* **Exercise directions**:
Reproduce, word for word, the lines in the material below starting with the one that has "Now you have to know up front" and going on through the one that has "I’m not talking". Leave out all pictures.

* **Exercise material**:
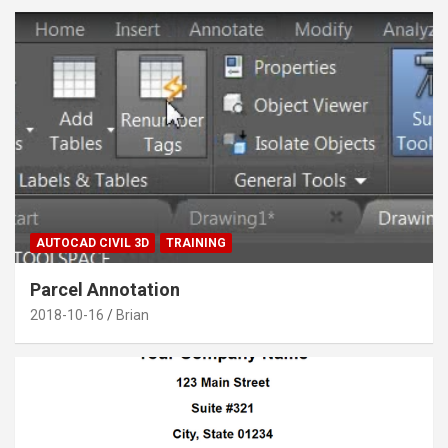
AUTOCAD CIVIL 3D
TRAINING
Parcel Annotation
2018-10-16
Brian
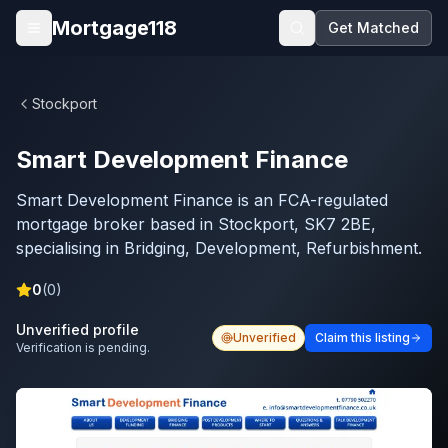
Skip to main content
Mortgage118
Get Matched
Open menu
Stockport
Smart Development Finance
Smart Development Finance is an FCA-regulated
mortgage broker based in Stockport, SK7 2BE,
specialising in Bridging, Development, Refurbishment.
0
(
0
)
Unverified profile
Unverified
Claim this listing
Verification is pending.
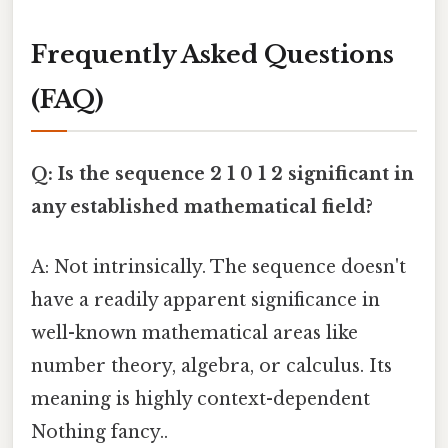
Frequently Asked Questions
(FAQ)
Q: Is the sequence 2 1 0 1 2 significant in
any established mathematical field?
A: Not intrinsically. The sequence doesn't
have a readily apparent significance in
well-known mathematical areas like
number theory, algebra, or calculus. Its
meaning is highly context-dependent
Nothing fancy..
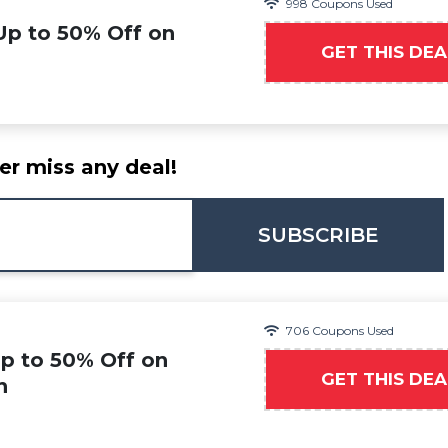
998 Coupons Used
Up to 50% Off on
GET THIS DEA
er miss any deal!
SUBSCRIBE
706 Coupons Used
Up to 50% Off on
GET THIS DEA
n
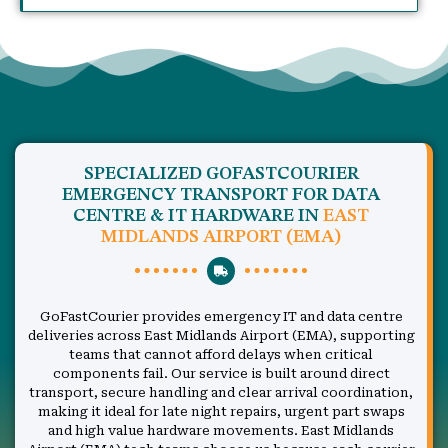
SPECIALIZED GOFASTCOURIER
EMERGENCY TRANSPORT FOR DATA
CENTRE & IT HARDWARE IN
EAST
MIDLANDS AIRPORT (EMA)
GoFastCourier provides emergency IT and data centre
deliveries across East Midlands Airport (EMA), supporting
teams that cannot afford delays when critical
components fail. Our service is built around direct
transport, secure handling and clear arrival coordination,
making it ideal for late night repairs, urgent part swaps
and high value hardware movements. East Midlands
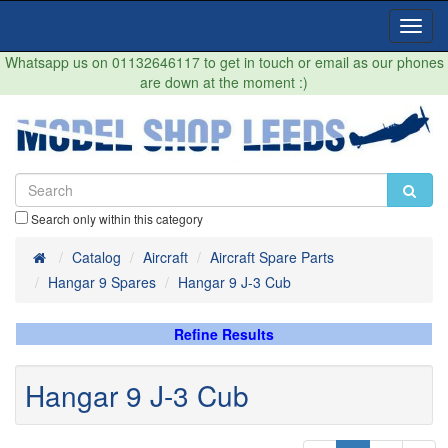
Toggl
Navig
Whatsapp us on 01132646117 to get in touch or email as our phones
are down at the moment :)
Search only within this category
Home
Catalog
Aircraft
Aircraft Spare Parts
Hangar 9 Spares
Hangar 9 J-3 Cub
Refine Results
Hangar 9 J-3 Cub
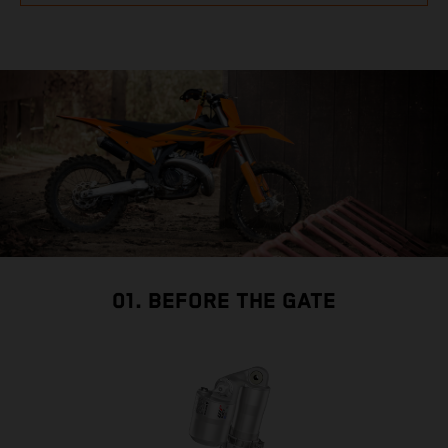
01. BEFORE THE GATE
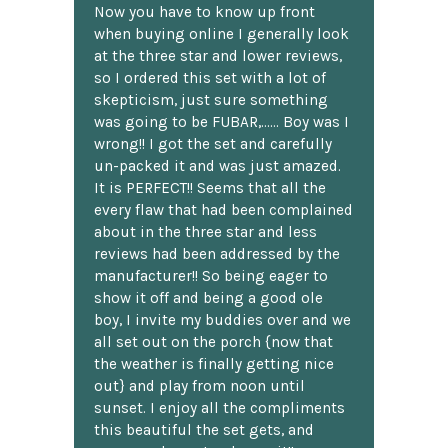
Now you have to know up front
when buying online I generally look
at the three star and lower reviews,
so I ordered this set with a lot of
skepticism, just sure something
was going to be FUBAR,...... Boy was I
wrong!! I got the set and carefully
un-packed it and was just amazed.
It is PERFECT!! Seems that all the
every flaw that had been complained
about in the three star and less
reviews had been addressed by the
manufacturer!! So being eager to
show it off and being a good ole
boy, I invite my buddies over and we
all set out on the porch {now that
the weather is finally getting nice
out} and play from noon until
sunset. I enjoy all the compliments
this beautiful the set gets, and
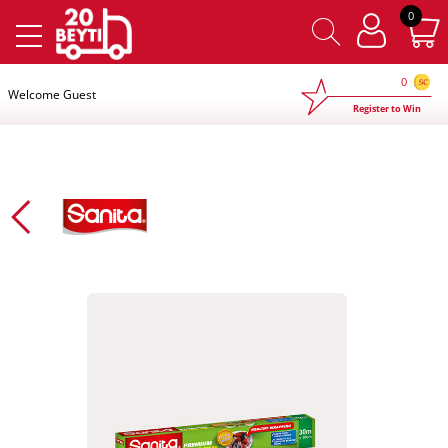
×
0
0
Welcome Guest
Register to Win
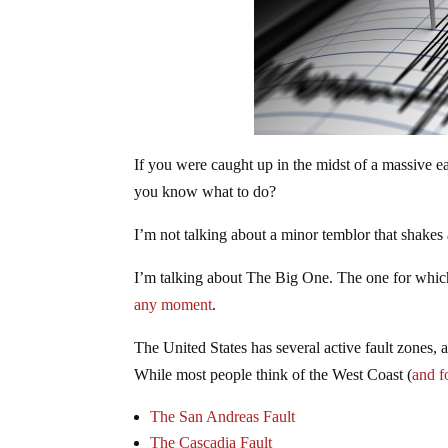
If you were caught up in the midst of a massive 
you know what to do?
I’m not talking about a minor temblor that shakes a
I’m talking about The Big One. The one for whic
any moment
.
The United States has several active fault zones,
While most people think of the West Coast (
and f
The San Andreas Fault
The Cascadia Fault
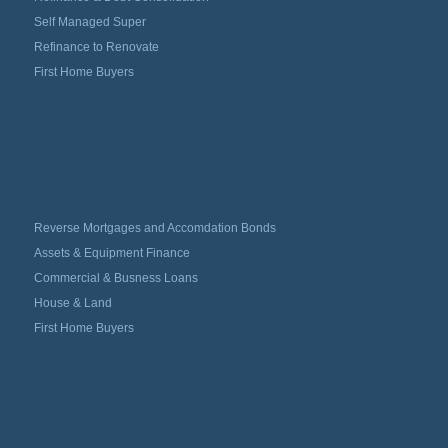
Self Managed Super
Refinance to Renovate
First Home Buyers
Reverse Mortgages and Accomdation Bonds
Assets & Equipment Finance
Commercial & Busness Loans
House & Land
First Home Buyers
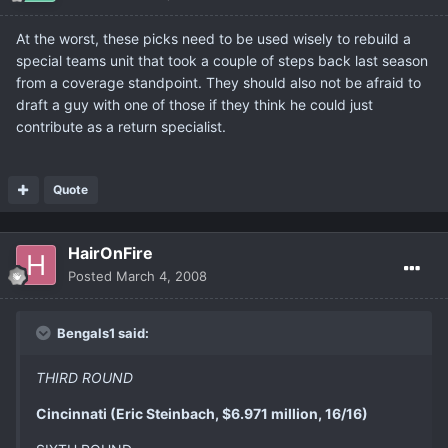
At the worst, these picks need to be used wisely to rebuild a
special teams unit that took a couple of steps back last season
from a coverage standpoint. They should also not be afraid to
draft a guy with one of those if they think he could just
contribute as a return specialist.
Quote
HairOnFire
Posted
March 4, 2008
Bengals1 said:
THIRD ROUND
Cincinnati (Eric Steinbach, $6.971 million, 16/16)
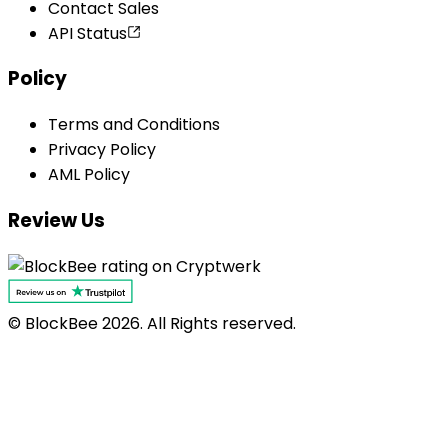
Contact Sales
API Status
Policy
Terms and Conditions
Privacy Policy
AML Policy
Review Us
© BlockBee
2026
. All Rights reserved.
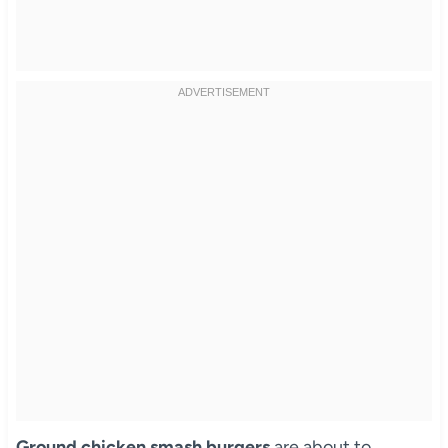
Ground chicken smash burgers
are about to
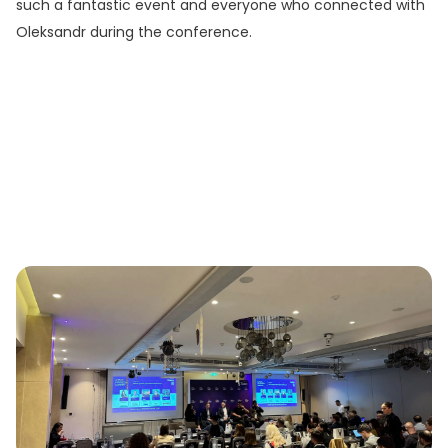
such a fantastic event and everyone who connected with
Oleksandr during the conference.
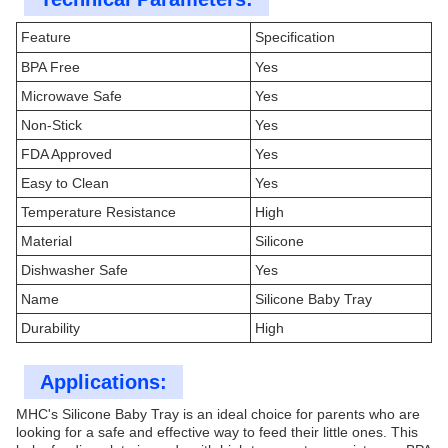
Feature
Specification
BPA Free
Yes
Microwave Safe
Yes
Non-Stick
Yes
FDA Approved
Yes
Easy to Clean
Yes
Temperature Resistance
High
Material
Silicone
Dishwasher Safe
Yes
Name
Silicone Baby Tray
Durability
High
Applications:
MHC's Silicone Baby Tray is an ideal choice for parents who are
looking for a safe and effective way to feed their little ones. This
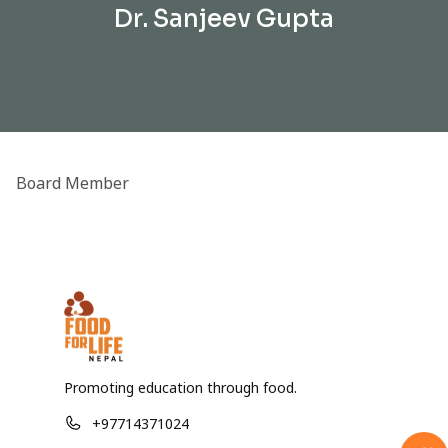
Dr. Sanjeev Gupta
Board Member
Promoting education through food.
+97714371024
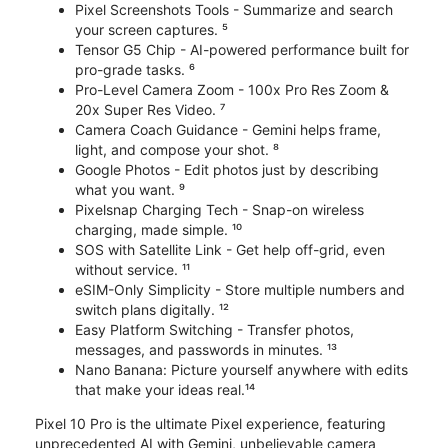
Pixel Screenshots Tools - Summarize and search
your screen captures. ⁵
Tensor G5 Chip - AI-powered performance built for
pro-grade tasks. ⁶
Pro-Level Camera Zoom - 100x Pro Res Zoom &
20x Super Res Video. ⁷
Camera Coach Guidance - Gemini helps frame,
light, and compose your shot. ⁸
Google Photos - Edit photos just by describing
what you want. ⁹
Pixelsnap Charging Tech - Snap-on wireless
charging, made simple. ¹⁰
SOS with Satellite Link - Get help off-grid, even
without service. ¹¹
eSIM-Only Simplicity - Store multiple numbers and
switch plans digitally. ¹²
Easy Platform Switching - Transfer photos,
messages, and passwords in minutes. ¹³
Nano Banana: Picture yourself anywhere with edits
that make your ideas real.¹⁴
Pixel 10 Pro is the ultimate Pixel experience, featuring
unprecedented AI with Gemini, unbelievable camera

* **Task response**:
Now you have to know up front
when buying online I generally look
at the three star and lower reviews,
so I ordered this set with a lot of
skepticism, just sure something
was going to be FUBAR,...... Boy was I
wrong!! I got the set and carefully
un-packed it and was just amazed.
It is PERFECT!! Seems that all the
every flaw that had been complained
about in the three star and less
reviews had been addressed by the
manufacturer!! So being eager to
show it off and being a good ole
boy, I invite my buddies over and we
all set out on the porch {now that
the weather is finally getting nice
out} and play from noon until
sunset. I enjoy all the compliments
this beautiful the set gets, and
×
0
0
Welcome Guest
Register to Win
If you were caught up in the midst of a massive 
you know what to do?
I’m not talking about a minor temblor that shakes a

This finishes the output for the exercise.